┌─ Material for this task

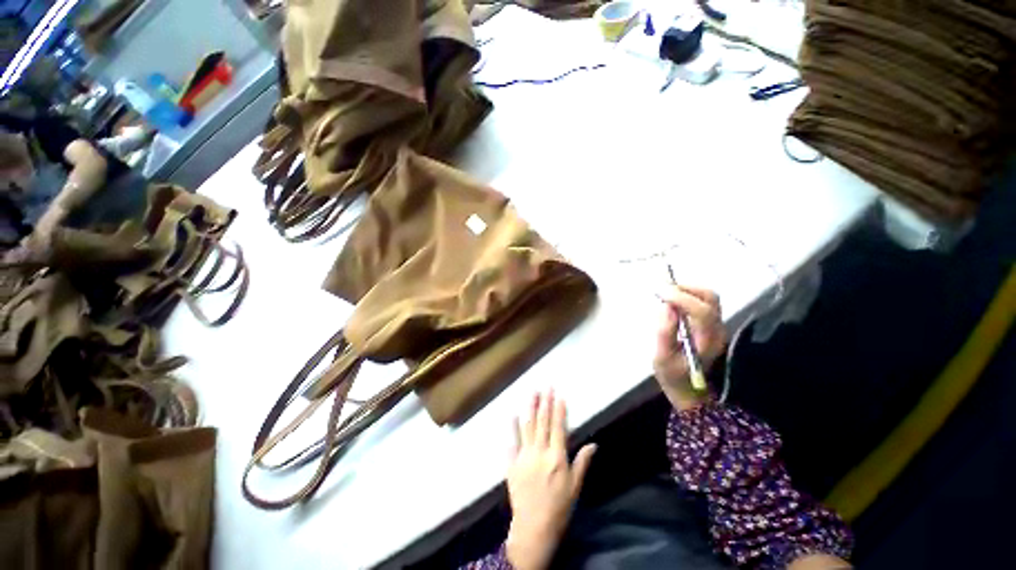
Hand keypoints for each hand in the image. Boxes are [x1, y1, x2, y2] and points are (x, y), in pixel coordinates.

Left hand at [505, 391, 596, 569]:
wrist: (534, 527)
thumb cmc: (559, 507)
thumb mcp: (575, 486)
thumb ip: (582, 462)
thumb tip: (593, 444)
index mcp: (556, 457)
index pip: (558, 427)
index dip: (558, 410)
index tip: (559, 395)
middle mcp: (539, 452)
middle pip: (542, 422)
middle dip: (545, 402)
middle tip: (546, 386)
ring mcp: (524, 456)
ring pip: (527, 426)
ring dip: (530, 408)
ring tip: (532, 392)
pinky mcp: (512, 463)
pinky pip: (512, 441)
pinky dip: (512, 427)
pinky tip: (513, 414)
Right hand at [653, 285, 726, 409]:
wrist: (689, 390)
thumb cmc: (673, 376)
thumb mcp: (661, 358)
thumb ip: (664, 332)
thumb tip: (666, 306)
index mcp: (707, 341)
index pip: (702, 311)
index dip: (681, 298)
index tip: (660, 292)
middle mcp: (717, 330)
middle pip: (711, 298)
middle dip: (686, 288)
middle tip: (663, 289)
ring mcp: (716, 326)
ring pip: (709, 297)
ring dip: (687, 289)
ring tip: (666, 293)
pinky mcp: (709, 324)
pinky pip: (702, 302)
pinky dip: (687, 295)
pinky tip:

└─

- **What is expected**
If a line in the records above holds the string "hand", copy it out.

- **Completed task**
Hand keypoints for each hand in the image. Boxes are [x1, y1, x2, y2] and points are (x, y), in pixel coordinates.
Left hand at [505, 391, 596, 569]:
Right hand at [653, 285, 726, 409]:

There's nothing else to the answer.